Tinggalan terindah bagi kita adalah syariat Islam, yang oleh Allah Swt. ditegaskan sebagai agama yang sempurna, penyempurna dari ajaran tauhid pada nabi-nabi sebelumnya. Allah swt menegaskannya di dalam Al Qur’an; “pada hari ini telah Kusempurnakan untuk kamu agamamu, dan telah Kucukupkan kepadamu nikmatKu, telah Ku ridloi Islam itu jadi aga bagimu” (QS, 5:3)

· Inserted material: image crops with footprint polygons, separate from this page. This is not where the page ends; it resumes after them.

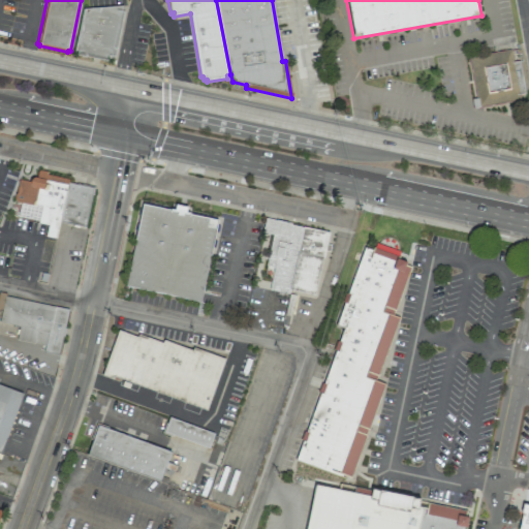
[(122,5),(121,11),(124,11),(114,56),(112,56),(111,59),(107,58),(107,61),(76,55),(76,52),(73,52),(83,8),(122,5)]
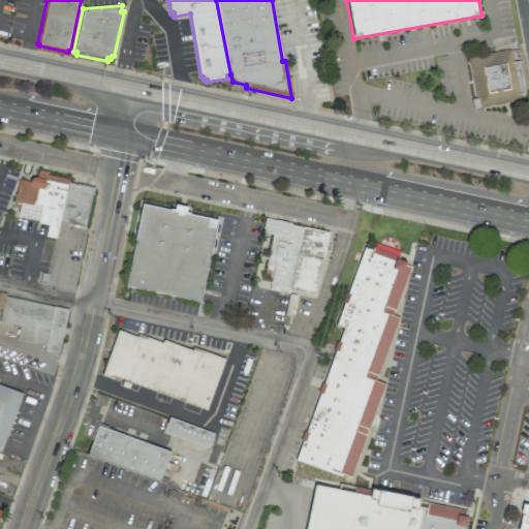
[(527,99),(481,109),(470,56),(517,47),(527,99)]
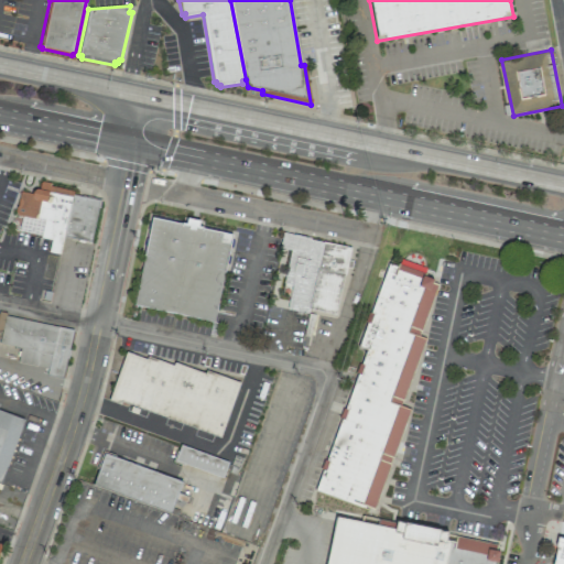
[(64,237),(60,255),(47,252),(51,239),(40,237),(41,236),(19,231),(21,216),(18,215),(15,214),(14,210),(19,191),(31,194),(31,193),(32,191),(34,190),(35,188),(39,188),(40,182),(42,181),(50,183),(50,186),(73,191),(72,195),(64,237)]
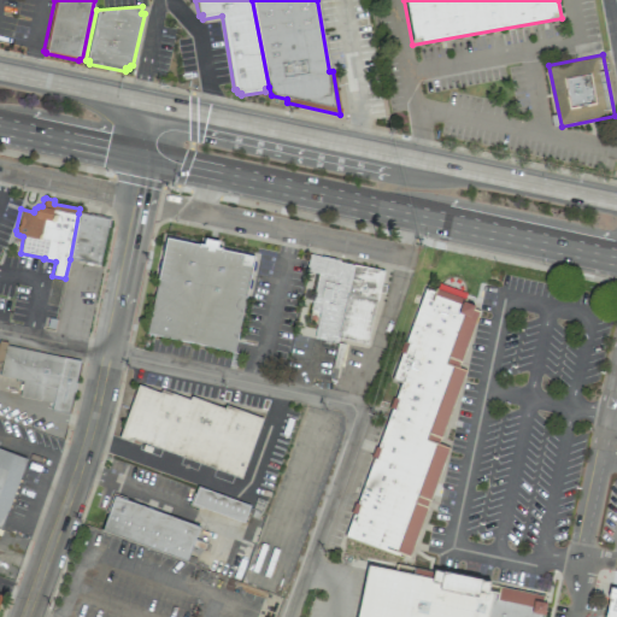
[(78,213),(109,218),(99,265),(70,259),(78,213)]
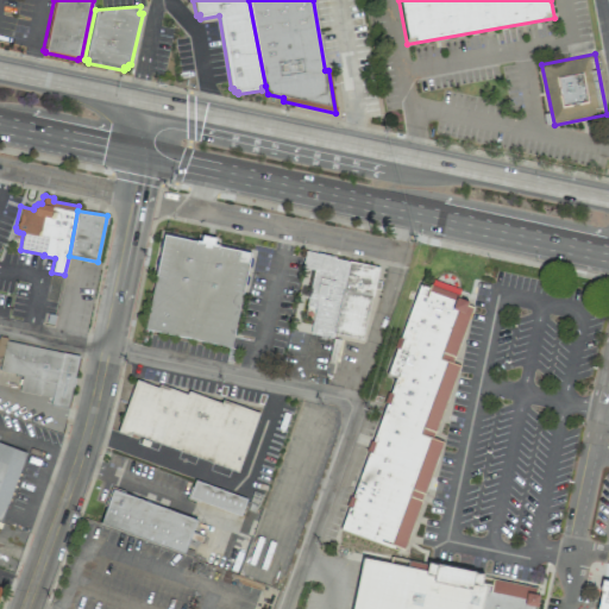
[(163,234),(144,330),(230,347),(251,253),(219,246),(219,245),(214,244),(215,238),(201,234),(200,242),(195,240),(195,242),(163,234)]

Kecintaan kita kepada Nabi Muhammad Saw. adalah dengan cara memahami, menghayati, dan mengamalkan nilai-nilai ajaran Islam dengan sebaik-baiknya, dalam kehidupan pribadi, keluarga, masyarakat, berbangsa, dan bernegara, bahkan kehidupan global. Agama Islam melalui ajaran Al Qur’an dan Al Hadis, telah secara komprehensif mengatur seluruh tata kehidupan manusia di muka bumi ini, yang tidak akan lekang oleh batasan ruang dan waktu. Menarik apa yang katakan oleh Prof Hamilton Alexander Rossken Gibb (HAR Gibb) dalam karya Whiter Islam, a survey of Modern Movements in the Moslem World, ditegaskan bahwa “Islam is indeed much more than a system of theology, it’s a complete civilization”.